I remember a story of the effect of deep impression on a sensitive mind: the sleep of a love-sick Juliet, without the entrancing draught of the friar.

A young French lady in the Rue St. Honoré, at Paris, was condemned by her father to a hated marriage while her heart was devoted to another. She fell into a trance, and was buried. Under some strange influence her lover opened her grave, and she was revived, and married. Thus the romance of the “Beauty of Verona” was acted without its tragedy.

I have heard, but where I recollect not, a story of another French lady, who was actually the subject of an anatomist. On the evidence of some faint signs of vitality, he not only restored the lady to life, but united himself to her in marriage.

There is no doubt, also, that Rachael, Lady Russell, would have been buried alive, had not the devoted affection of her husband, and his constant visits to her coffin, prevented it.

I read, too, that Shorigny, an hysterical girl in Paris, was watched daily by her physician, after he was assured by the friends that she was dead. On the sixth day, the cloth covering was seen to move, the eyes soon after opened, and she gradually recovered.

Ev. It is one of the anomalies of our science, that similar causes will often produce opposite effects. We may be thrown into trance by fright; and intense alarm may be the cause of recovery. I may relate an oriental anecdote as an analogy, which, however, I beg you to receive with some reservation.

A Persian, at the siege of Sardis, was about to kill Crœsus, whom he did not recognise. By his side was the king’s dumb child, who, in a sudden paroxysm of agony, screamed out, “Kill not Crœsus.” From this instant (as it were a miracle), Herodotus writes, his speech was fully restored!

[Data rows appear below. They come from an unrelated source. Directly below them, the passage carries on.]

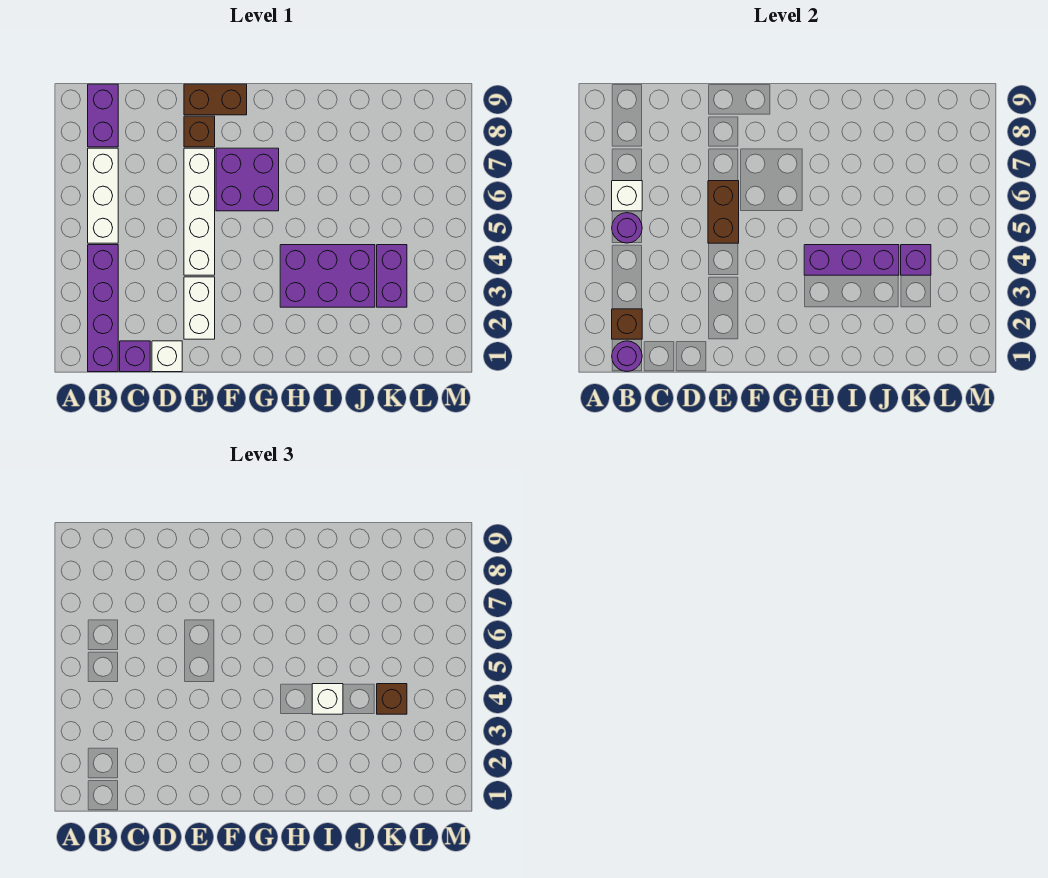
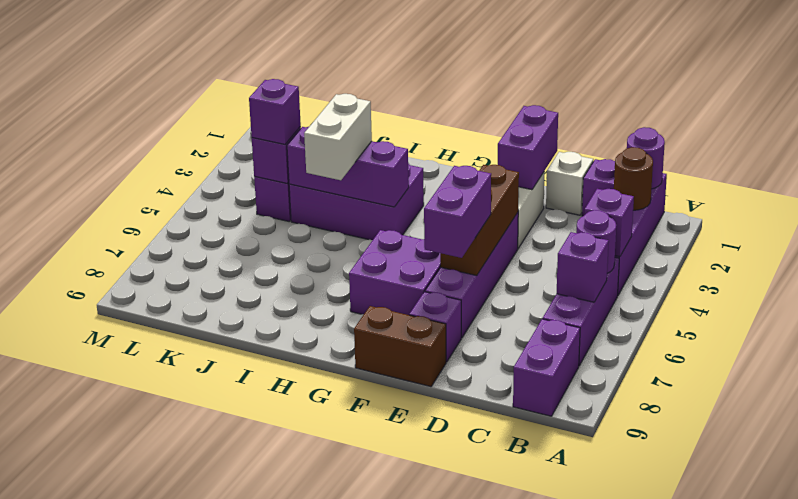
brown 1x1 brick [612,309,642,339] -> brown 1x1 round brick [614,147,653,210]
none -> purple 1x1 brick [584,189,634,257]
white 1x3 brick [88,148,118,243] -> purple 1x3 brick [543,257,619,366]
white 1x1 brick [612,181,642,211] -> purple 1x1 brick [557,232,609,302]
none -> purple 1x2 brick [498,105,558,190]
white 1x4 brick [184,148,215,275] -> purple 1x4 brick [425,213,518,338]
brown 1x2 brick [708,181,739,243] -> brown 1x3 brick [440,165,519,275]
none -> purple 1x2 brick [424,166,491,258]
brown 1x1 brick [184,116,215,147] -> purple 1x1 brick [409,292,461,362]
white 1x1 brick [312,684,343,714] -> white 1x2 brick [304,94,372,180]
brown 1x1 brick [377,684,407,714] -> purple 1x1 brick [249,79,301,145]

We learn from Bourgeois, in 1838, that a medical man, from the sudden influence of grief, sunk into a cataleptic state, but his consciousness never left him. The lamentations of his wife, the sympathetic condolence of his medical friends, and the arrangements regarding his funeral, were to him distinctly audible. He knew that he was in his coffin, and that there was a solemn procession following him to the grave. As the solemn words of “Earth to earth” were uttered, and the dust fell on his coffin lid, the consciousness of this, and his horror at his impending fate, burst the fetters of his icy trance—he shrieked aloud, and was saved.